Мы, профессионалы, имеем право поливать друг друга как угодно. Напостовцы могут бомбить ЛЕФовцев, «Накануне» может спорить с евразийцами, сменовеховцы — с обновленцами. Это их дело. Прибегать в этой полемике можно к каким угодно приёмам вплоть до самых моветонных. Но вмешиваться в этот спор на стороне одного из дискутантов и сажать другого — значит уничтожать обоих.
Журналисты, несогласные с медиаимперией Гусинского, поставлены сегодня в чудовищное положение: это у них, а не у «МОСТа», отнято право выражать свои взгляды. Ибо взгляды эти вдруг стали пользоваться поддержкой государства, а государство как слон в посудную лавку вломилось в нашу полемику и всё испортило.

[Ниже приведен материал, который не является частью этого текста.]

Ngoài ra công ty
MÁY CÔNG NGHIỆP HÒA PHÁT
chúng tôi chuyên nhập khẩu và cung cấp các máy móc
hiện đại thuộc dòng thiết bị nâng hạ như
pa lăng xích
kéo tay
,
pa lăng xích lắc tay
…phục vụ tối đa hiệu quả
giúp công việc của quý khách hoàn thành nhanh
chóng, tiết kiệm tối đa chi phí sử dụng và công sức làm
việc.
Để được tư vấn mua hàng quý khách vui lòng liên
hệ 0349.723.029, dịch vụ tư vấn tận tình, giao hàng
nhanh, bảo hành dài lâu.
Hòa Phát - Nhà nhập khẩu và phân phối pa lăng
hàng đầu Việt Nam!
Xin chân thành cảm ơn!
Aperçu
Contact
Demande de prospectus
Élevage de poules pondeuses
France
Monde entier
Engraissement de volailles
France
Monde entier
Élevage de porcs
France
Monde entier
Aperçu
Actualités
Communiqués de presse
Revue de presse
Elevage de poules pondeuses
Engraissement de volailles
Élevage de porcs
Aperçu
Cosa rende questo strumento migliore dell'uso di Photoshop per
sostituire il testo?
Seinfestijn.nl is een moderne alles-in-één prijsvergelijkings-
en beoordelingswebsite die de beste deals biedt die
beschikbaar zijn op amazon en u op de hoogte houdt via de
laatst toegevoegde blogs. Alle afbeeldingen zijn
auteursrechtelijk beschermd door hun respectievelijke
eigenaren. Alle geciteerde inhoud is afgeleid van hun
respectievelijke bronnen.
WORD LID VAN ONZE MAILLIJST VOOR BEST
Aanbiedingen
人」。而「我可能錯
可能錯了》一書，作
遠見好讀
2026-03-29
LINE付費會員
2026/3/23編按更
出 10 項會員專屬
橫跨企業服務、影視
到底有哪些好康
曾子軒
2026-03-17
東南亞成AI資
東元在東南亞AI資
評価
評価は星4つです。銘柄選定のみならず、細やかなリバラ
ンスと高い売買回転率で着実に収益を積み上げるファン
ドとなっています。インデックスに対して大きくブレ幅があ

В том и ужас, что, начав сегодня сажать или как-либо иначе преследовать за ВЗГЛЯДЫ И ПРИЁМЫ, пусть тысячу раз нечестные и спекулятивные, оно тем самым обеспечило себе право вламываться в посудную лавку и дальше и хватать любого, кто ему не понравился.
Тогда были четыре буквы — РАПП.
Сегодня снова четыре буквы — МОСТ.
И у тех, и у других врагов достаточно. Группа «МОСТ» за время своего существования успела нажить идейных противников отнюдь не только в Кремле. И, как справедливо замечал Максим Соколов, на крах этой империи многие посмотрят не без удовольствия.
И весьма возможно, что крах этот будет вполне заслужен, потому что шантажировать государство, используя в качестве заградотряда бедную интеллигенцию, действительно не очень хорошо.
Но применять к руководителям такого холдинга экономические или, не дай Бог, юридические меры ни в коем случае нельзя. Это меры из другой парадигмы.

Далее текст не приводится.